Requirement:
Copy out exactly the lines spanning the line with "vfov_deg: 18.4" to the line with "exposure_s: 1/1000", inclusive, from the data underneath, with no pictures.

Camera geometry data
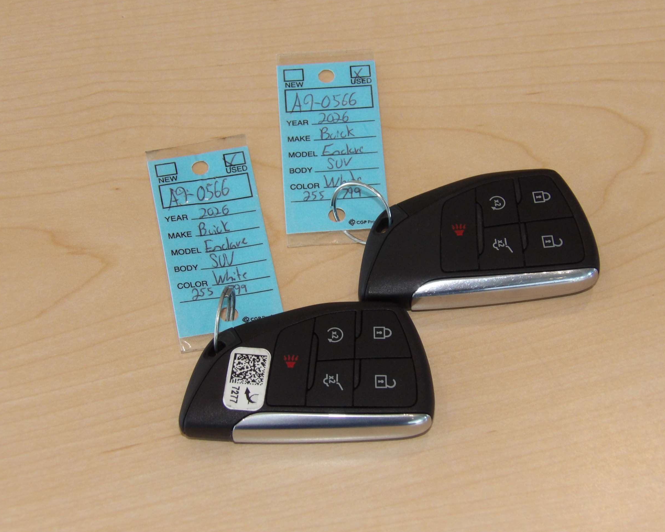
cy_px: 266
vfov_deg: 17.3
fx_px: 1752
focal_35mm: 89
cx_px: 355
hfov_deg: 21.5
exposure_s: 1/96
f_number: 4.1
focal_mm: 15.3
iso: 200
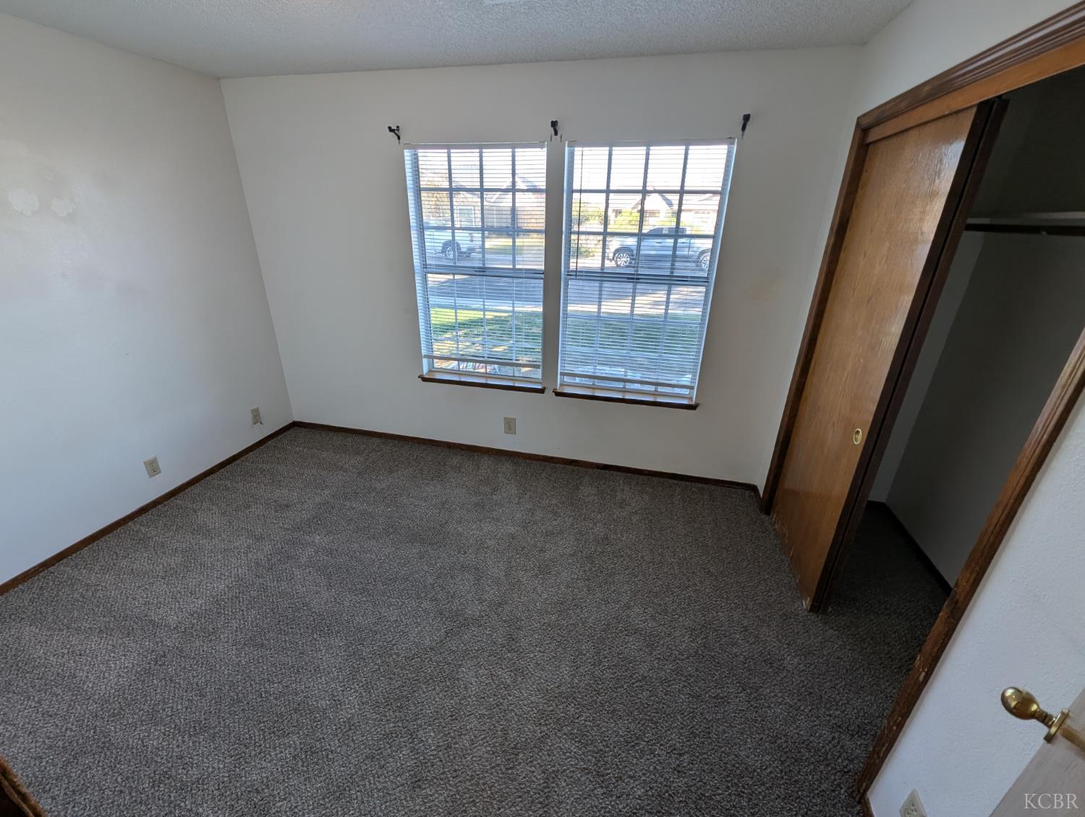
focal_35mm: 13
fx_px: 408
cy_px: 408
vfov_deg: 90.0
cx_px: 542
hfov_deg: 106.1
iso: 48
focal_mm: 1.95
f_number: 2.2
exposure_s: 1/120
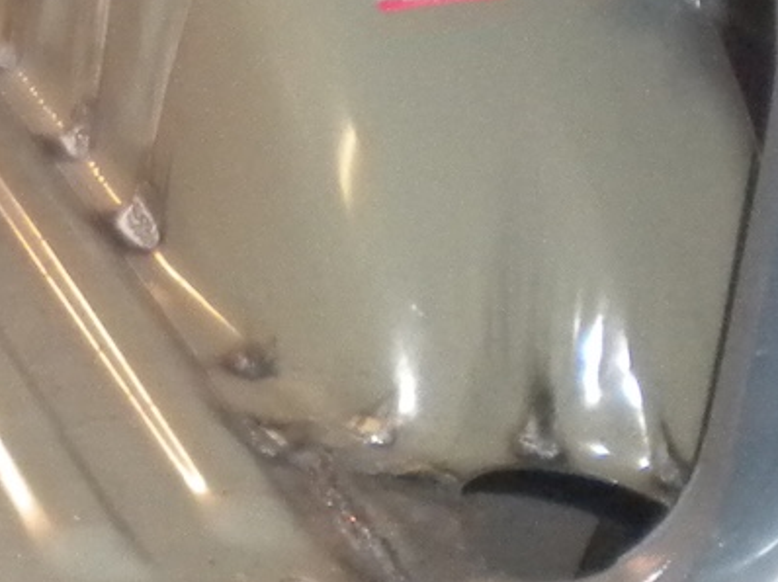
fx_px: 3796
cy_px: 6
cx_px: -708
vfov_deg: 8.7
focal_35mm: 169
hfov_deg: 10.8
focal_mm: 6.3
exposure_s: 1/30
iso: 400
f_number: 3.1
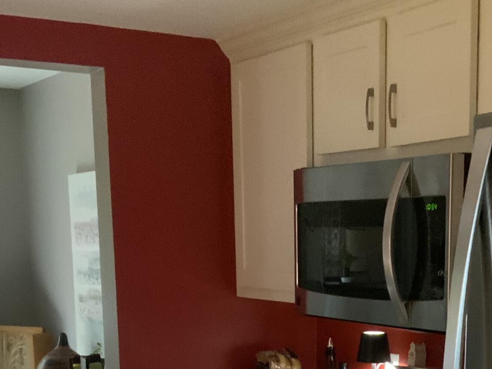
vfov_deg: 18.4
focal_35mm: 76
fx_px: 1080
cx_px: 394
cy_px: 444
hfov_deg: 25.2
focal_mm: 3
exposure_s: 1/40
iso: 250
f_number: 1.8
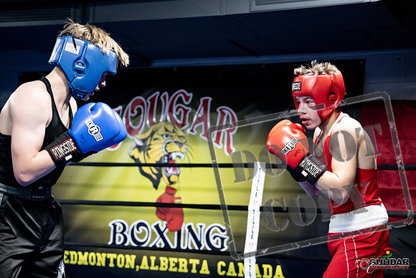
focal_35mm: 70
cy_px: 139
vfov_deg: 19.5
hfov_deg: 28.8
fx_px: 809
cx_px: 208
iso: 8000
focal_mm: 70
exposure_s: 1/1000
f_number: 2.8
---
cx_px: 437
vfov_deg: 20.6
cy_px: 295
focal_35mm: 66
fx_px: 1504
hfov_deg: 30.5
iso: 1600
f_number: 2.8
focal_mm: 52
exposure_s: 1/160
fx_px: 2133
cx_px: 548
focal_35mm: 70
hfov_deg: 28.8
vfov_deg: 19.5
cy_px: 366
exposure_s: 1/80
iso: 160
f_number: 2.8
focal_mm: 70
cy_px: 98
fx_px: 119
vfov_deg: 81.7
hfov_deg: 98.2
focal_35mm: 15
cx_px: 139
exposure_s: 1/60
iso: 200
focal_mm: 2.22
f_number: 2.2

Reply:
vfov_deg: 18.4
focal_35mm: 76
fx_px: 1080
cx_px: 394
cy_px: 444
hfov_deg: 25.2
focal_mm: 3
exposure_s: 1/40
iso: 250
f_number: 1.8
focal_35mm: 70
cy_px: 139
vfov_deg: 19.5
hfov_deg: 28.8
fx_px: 809
cx_px: 208
iso: 8000
focal_mm: 70
exposure_s: 1/1000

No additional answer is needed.